2. Providing the value through identifying specific product features, prices, and distribution.
3. Communicating the value by utilizing the Internet, advertising, sales force, and other communication tools to
announce and promote the product.

The value delivery process begins
before there is a product and
continues through development
and after launch.

Value chain a tool for identifying
ways to create more customer
value; nine strategically relevant
activities that create value and cost
in a specific business.

, Core competency has three characteristics:

 It is a source of competitive advantage and makes a significant contribution to perceived customer benefits.
 It has applications in a wide variety of markets.
 It is difficult for competitors to imitate.

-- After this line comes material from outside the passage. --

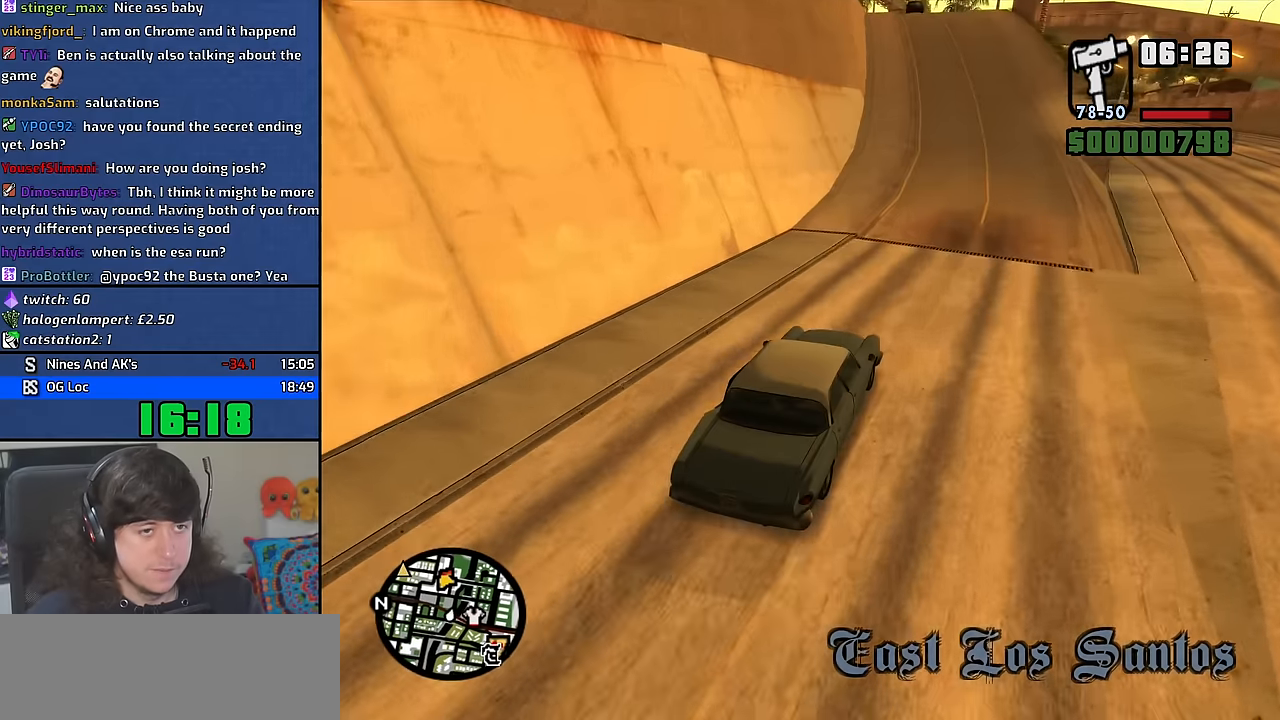
{"keys": ["w"], "mouse": [], "events": [[133, "a", "down"], [350, "a", "up"]]}
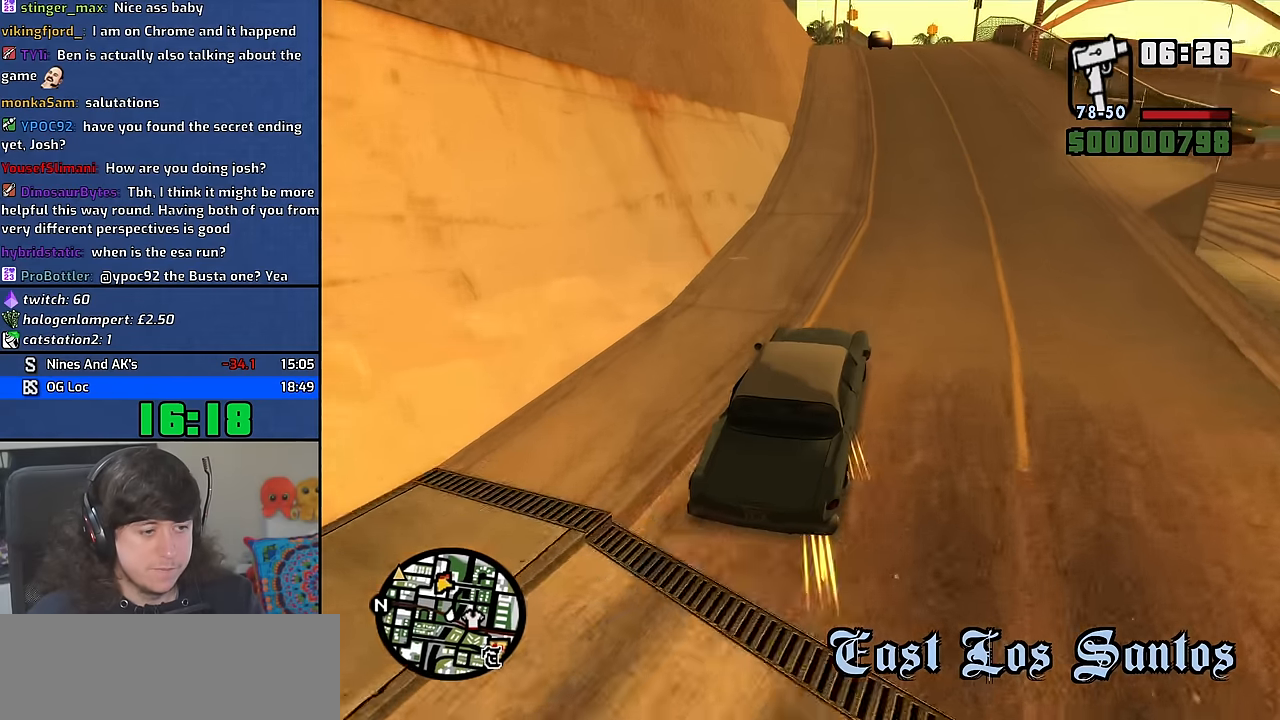
{"keys": ["a", "w"], "mouse": [], "events": [[66, "a", "down"], [266, "a", "up"], [383, "a", "down"]]}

Marketers must prioritize strategic planning in three key areas:

1) Managing their businesses as an investment portfolio.
2) Assessing the market’s growth rate and the company’s position in that market.
3) Establishing a strategy.

Marketing plan: is the central instrument for directing and coordinating the marketing effort, operating at both
the strategic and tactical levels. Used for individual products, lines, brands, channels, segments.

- Strategic marketing plan lays out the target markets and the firm’s value proposition, based on an analysis
of the best market opportunities.
- Tactical marketing plan specifies the marketing tactics, including product features, promotion,
merchandising, pricing, sales channels, and service.

Contents:

 Executive summary and table of contents
 Situation analysis: current target markets (needs, trends, growth), product review, competitors, SWOT
(Pestel, 5 Forces, VRINE,), etc.
 Marketing strategy: mission, marketing and financial objectives, target markets, positioning.
 Marketing tactics: marketing program (4 P’s).
 Financial projections (budgeting): sales and expense forecast, break-even analysis, risk analysis.
 Implementation controls: goals and budgets per month or quarter are reviewed

All corporate headquarters undertake four planning activities:

1. Defining the corporate mission:

Mission statement: statement of what the organization exists to accomplish, which provides employees with a
shared sense of purpose, direction, and opportunity. For whom? For shareholders and business partners.

Two guidelines:

 Peter Drucker’s classic questions – good mission statements:
1) What is our business?
2) Who is the customer?
3) What is the value to the customers?
4) What will our business be?
5) What should our business be?
 Good mission statements:
1) Limited number of goals
2) Stress major policies & values
3) Define competitive spheres
4) Take a long-term view
5) Short, memorable, meaningful

2. Establishing strategic business units

Strategic business unit (SBU) a business that can be planned separately from the rest of the company, with its
own set of competitors and a manager responsible for strategic planning and profit performance. Three
characteristics:

1) It is a single business, or a collection of related businesses, that can be planned separately from the rest of
the company.
2) It has its own set of competitors.